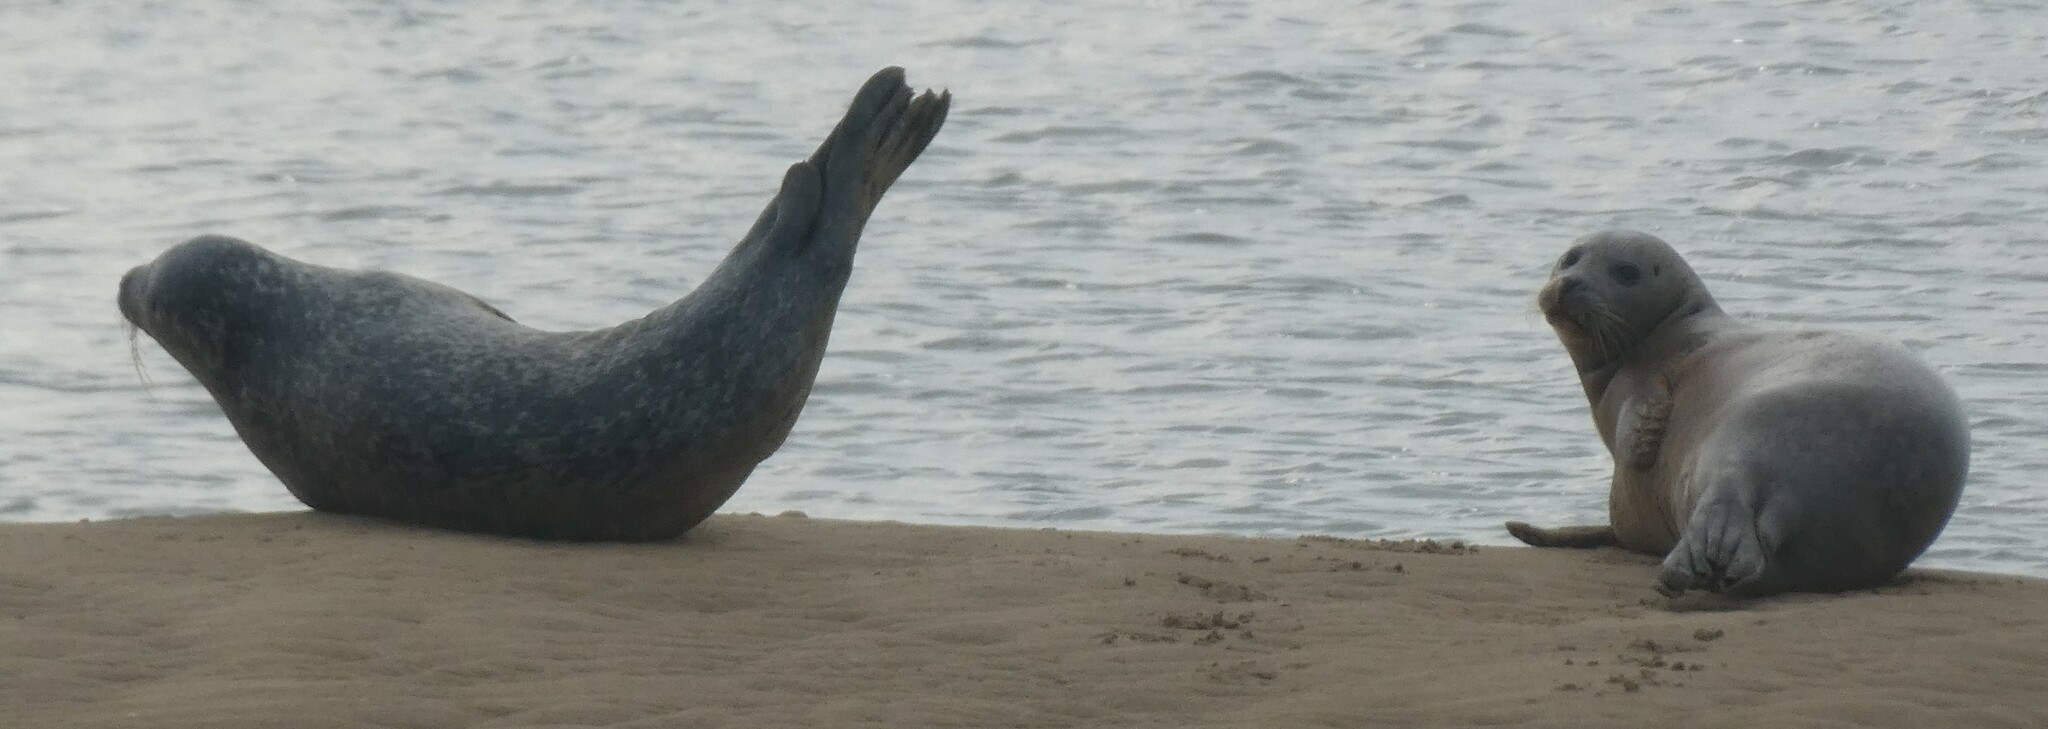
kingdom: Animalia
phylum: Chordata
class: Mammalia
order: Carnivora
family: Phocidae
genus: Phoca
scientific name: Phoca vitulina
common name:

_DIRECTIONS_.
Update the records by changing every "common name" to "everyday name" and leaving all else as it is. Omit the pictures from your answer.

_WORKED SOLUTION_.
kingdom: Animalia
phylum: Chordata
class: Mammalia
order: Carnivora
family: Phocidae
genus: Phoca
scientific name: Phoca vitulina
everyday name:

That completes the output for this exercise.